Among the defense primes and the more traditional space industry participants, while there is keen interest, we don’t expect significant large-scale M&A. That said, Advent recently completed its acquisition of Maxar Technologies, and Boeing and Lockheed Martin are widely reported to be exploring a sale of their space launch joint venture United Launch Alliance (ULA).

In addition, there is an entire ecosystem of emerging space companies. During the SPAC craze a couple years ago, there were roughly a dozen space companies that went public via de-SPAC transactions. Many of them did not generate earnings and some of them are more closely aligned with venture than a seasoned corporate company profile. We expect there will be some M&A activity among these companies and their privately-held peers as they look to consolidate in an effort to improve their earnings profiles and increase their contract positions. In some cases, fresh capital may be required to facilitate activity and we are watching closely investor risk appetite for space in the current, more cautious economic environment.

 

Looking ahead, what’s going to surprise industry observers?

KENT: Regarding commercial aerospace, I think that in the fourth quarter or sometime in 2024, as the OEMs start to prove that they have the kinks worked out of the supply chains, we will begin to see the valuation gap between buyers and sellers close.

In many respects, there’s pent up demand for transactions in the industry, both among strategics and private equity investors. As soon as conditions allow it, we expect there will be a fair number of them.

LARRY: To amplify the point, we have clients in the commercial supply chain that have identified the deals they want to pursue. But at the moment, while still working through the supply chain recovery, many companies are understandably not yet prepared to go to their shareholders, or to their customers, or to their other stakeholders and tell them that now is the moment for management to focus on the strategic, integration, and other important and time consuming issues involved in a large transaction, while they are still working very hard to hit new production rates and work through the supply chain and labor issues we discussed earlier. As that normalizes, and it’s getting closer every day, so will a return to a more regular pace of M&A activity in the sector.

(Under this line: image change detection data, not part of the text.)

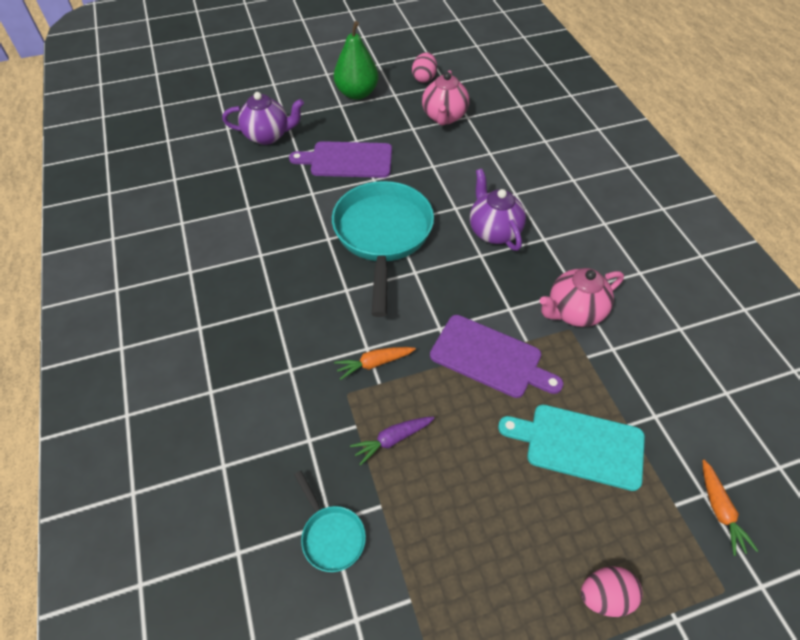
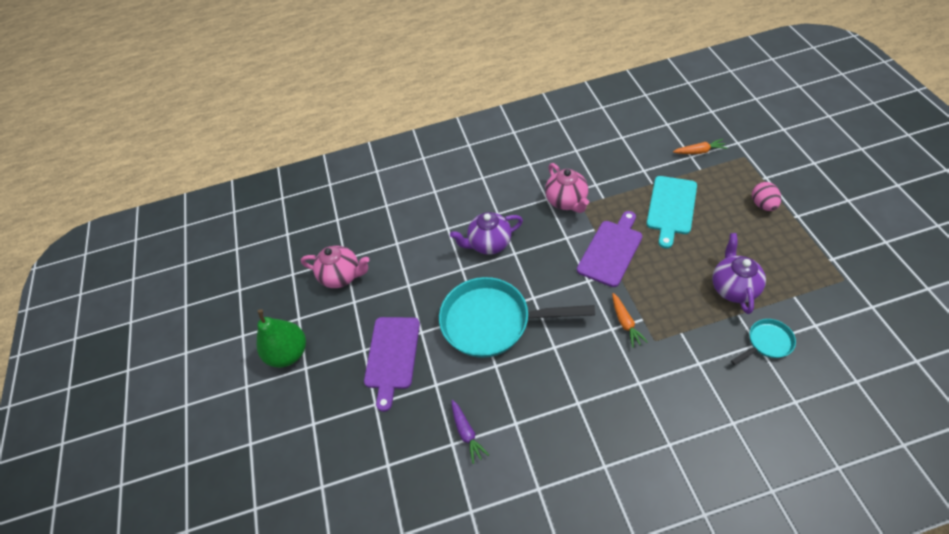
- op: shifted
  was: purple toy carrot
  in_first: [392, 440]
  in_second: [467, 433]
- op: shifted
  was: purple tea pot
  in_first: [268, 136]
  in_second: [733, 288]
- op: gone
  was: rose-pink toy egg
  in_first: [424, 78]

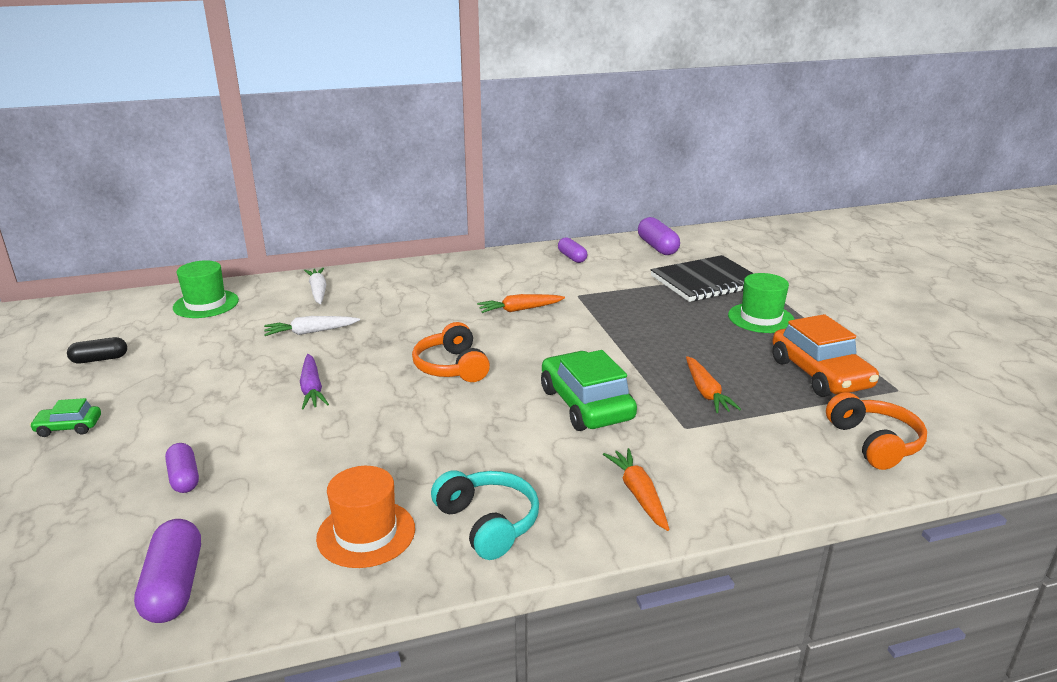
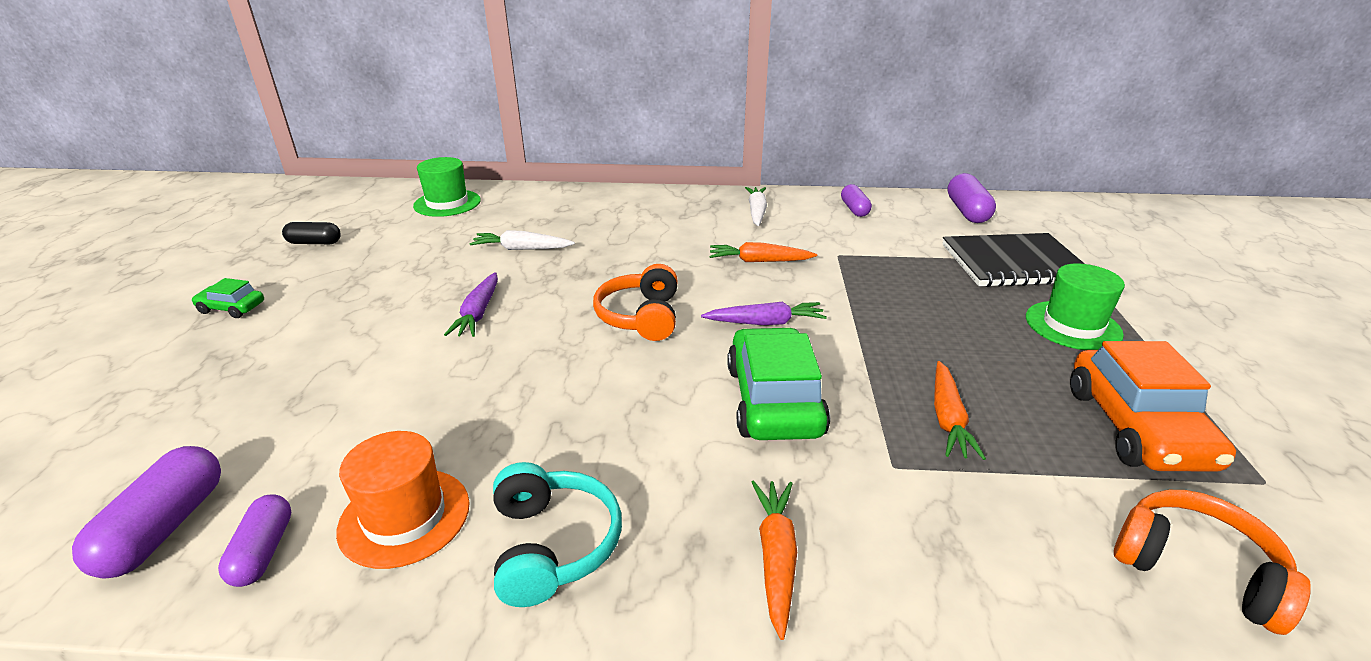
- op: shifted
  was: purple capsule
  in_first: [184, 478]
  in_second: [263, 551]
- op: new
  now: purple toy carrot
  in_second: [765, 322]
- op: shifted
  was: snow-white toy carrot
  in_first: [318, 291]
  in_second: [756, 212]
- op: rotated
  was: bright orange headset
  in_first: [874, 443]
  in_second: [1196, 569]
  clockwise: -60

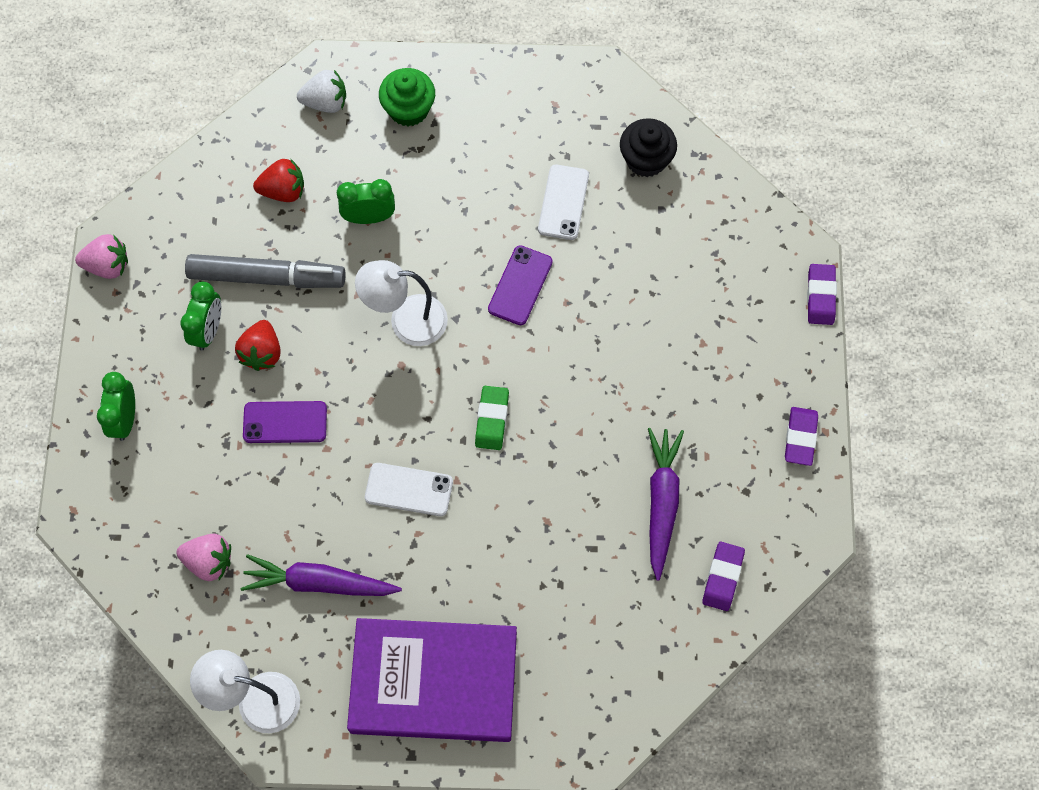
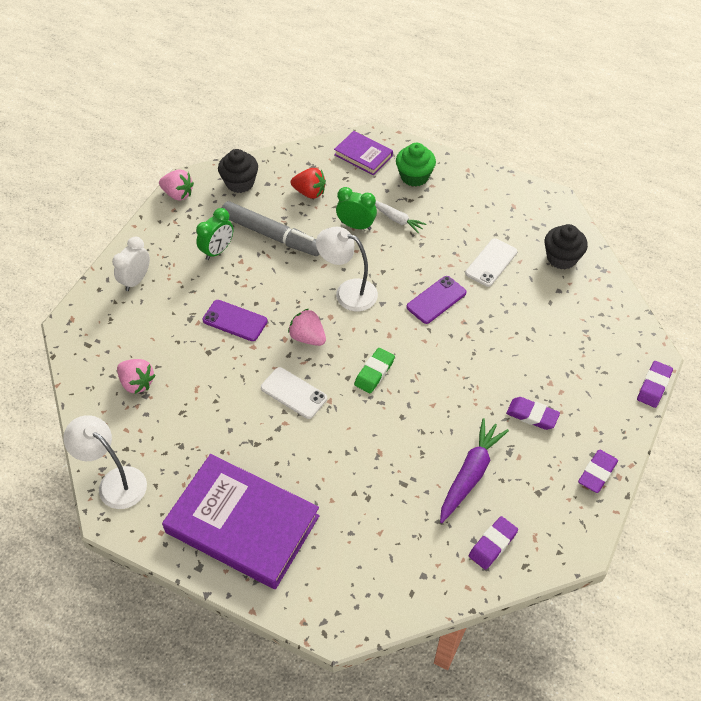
- op: repainted
  was: leaf-green alarm clock
  now: snow-white alarm clock
  in_first: [125, 419]
  in_second: [136, 280]
- op: new
  now: ebony fairy cake
  in_second: [240, 183]
- op: new
  now: rose-pink toy strawberry
  in_second: [308, 337]
- op: swapped
  was: snow-white toy strawberry
  now: purple hardback
  in_first: [326, 102]
  in_second: [363, 155]
- op: new
  now: snow-white toy carrot
  in_second: [396, 219]
- op: new
  now: purple eraser
  in_second: [532, 415]
- op: gone
  was: crimson toy strawberry
  in_first: [262, 353]
- op: gone
  was: purple toy carrot
  in_first: [319, 582]

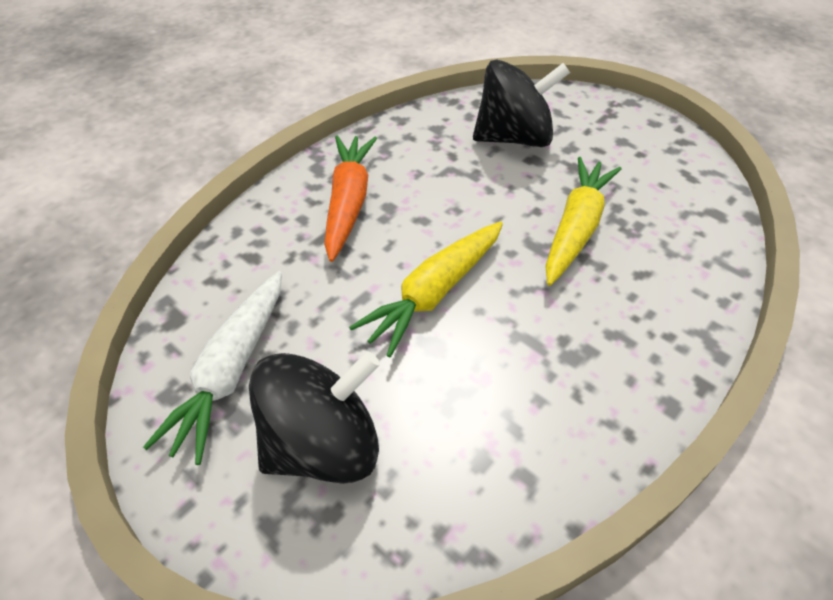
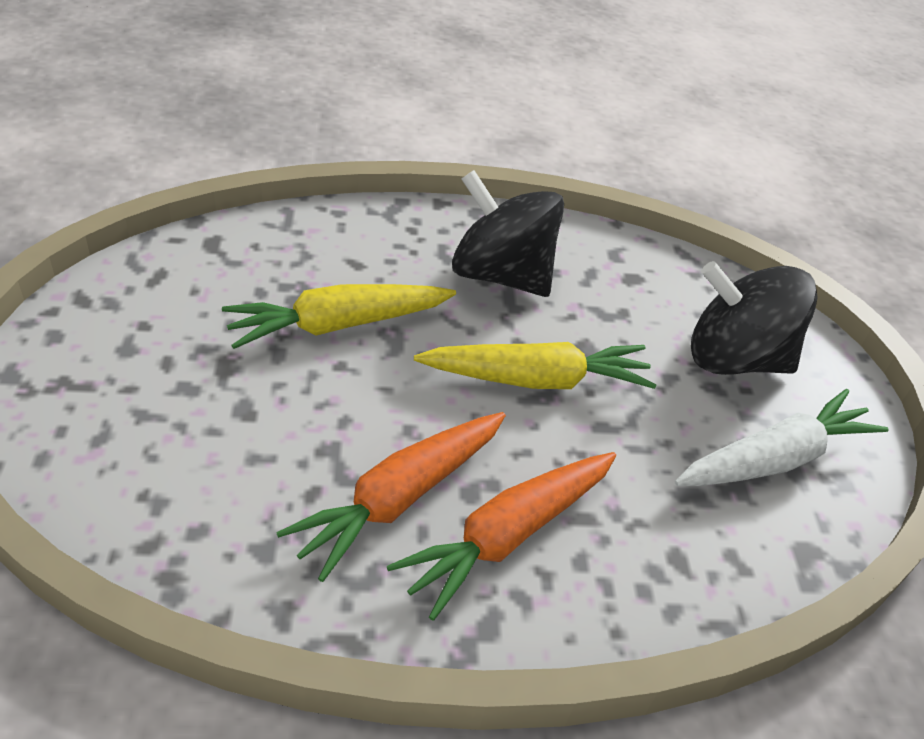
- op: new
  now: bright orange toy carrot
  in_second: [400, 498]
- op: shifted
  was: ebony whirligig
  in_first: [514, 138]
  in_second: [500, 275]

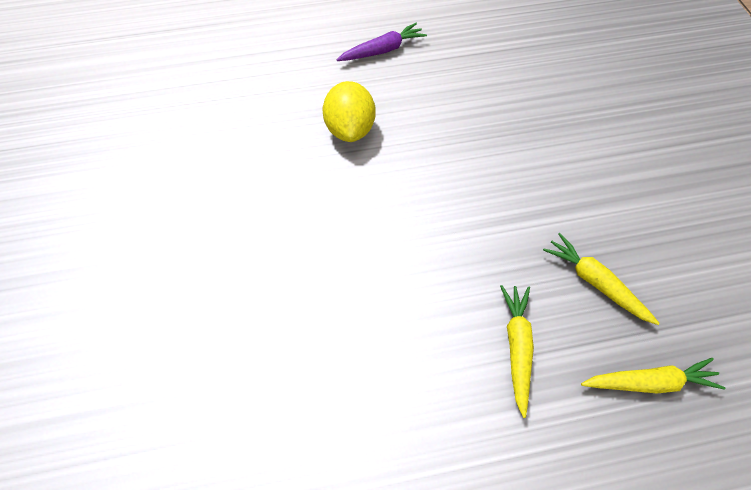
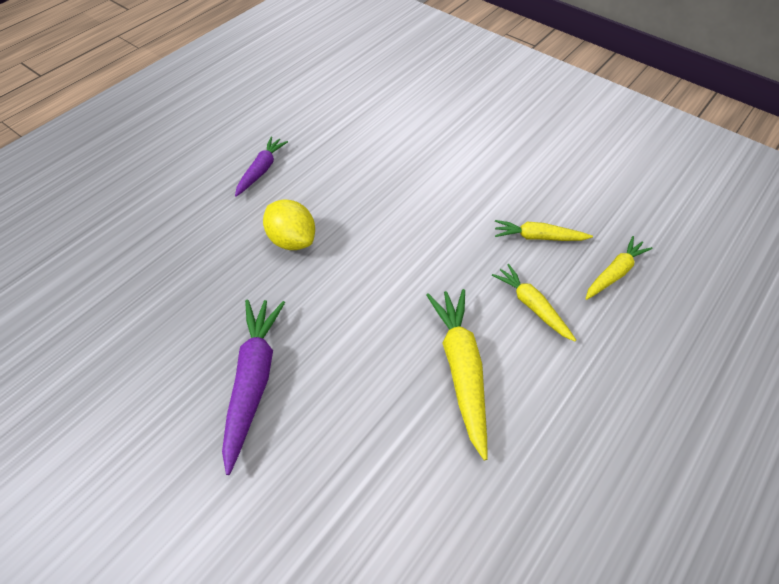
- op: new
  now: purple toy carrot
  in_second: [253, 381]
- op: new
  now: bright yellow toy carrot
  in_second: [461, 370]

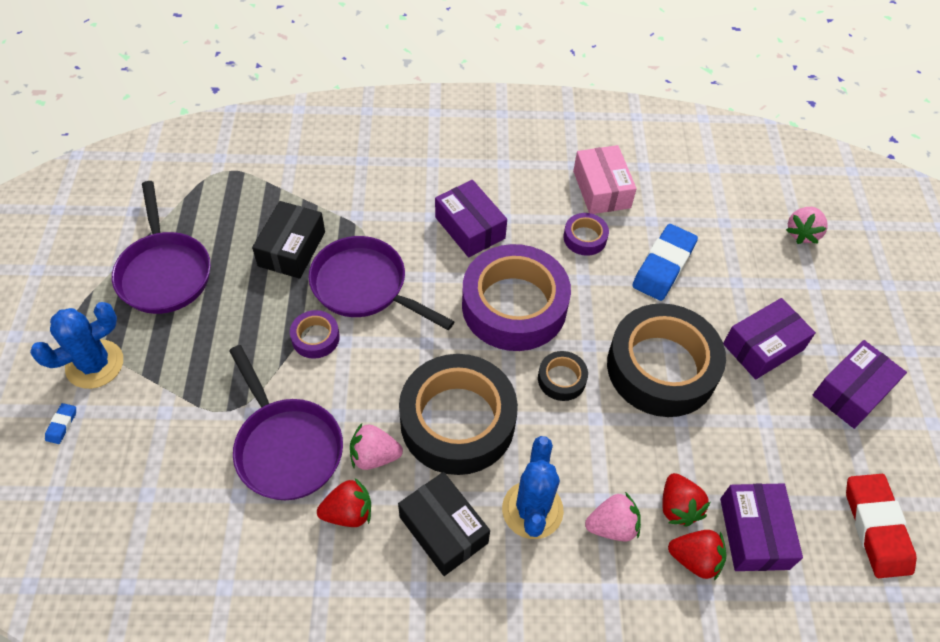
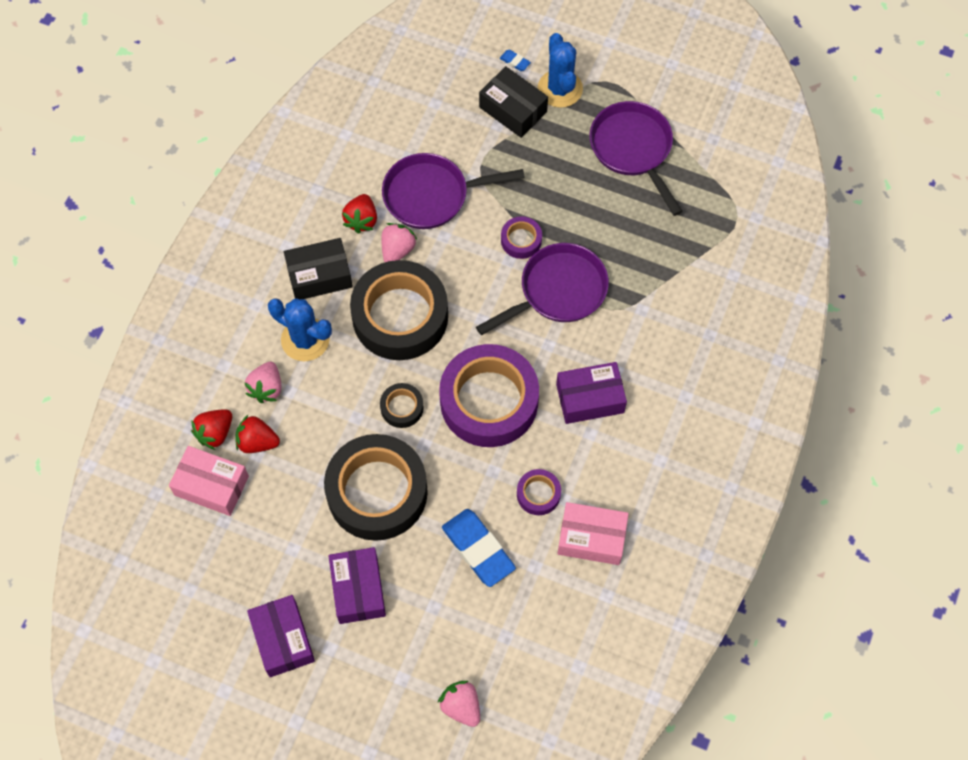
- op: repainted
  was: purple parcel
  now: rose-pink parcel
  in_first: [754, 533]
  in_second: [211, 486]
- op: shifted
  was: ebony parcel
  in_first: [292, 249]
  in_second: [513, 109]
- op: rotated
  was: purple skillet
  in_first: [164, 272]
  in_second: [633, 149]
  clockwise: 60
- op: gone
  was: crimson eraser
  in_first: [876, 527]

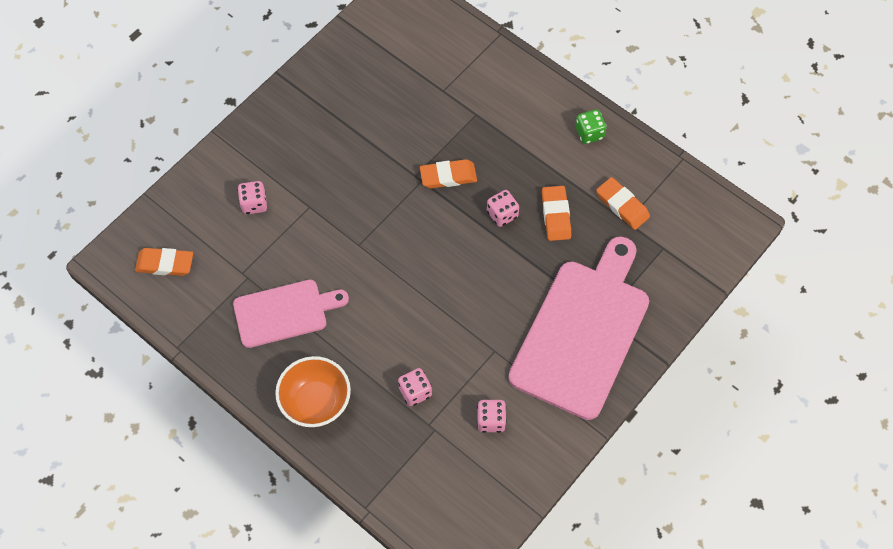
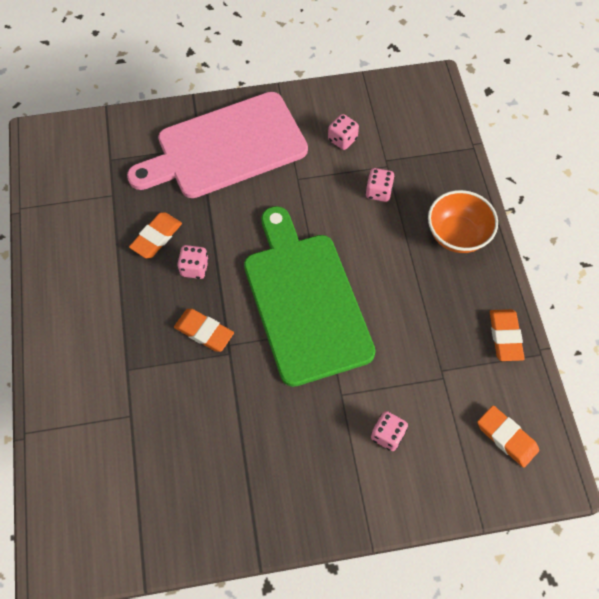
- op: new
  now: leaf-green bread board
  in_second: [305, 301]
- op: shifted
  was: bright orange eraser
  in_first: [622, 205]
  in_second: [505, 336]
- op: gone
  was: rose-pink bread board
  in_first: [285, 312]
- op: gone
  was: leaf-green die
  in_first: [589, 133]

We are very bullish on the long-term outlook for all things commercial aerospace, defense, government services, and all of the related aftermarket services. These are industries that have faced unprecedented challenges over the course of the last several years and are proving more resilient for it. As the industry continues to evolve, and many of the issues we have discussed today are worked through, we expect a healthy industry and an active M&A market. And we look forward to supporting our clients in successfully pursuing their objectives.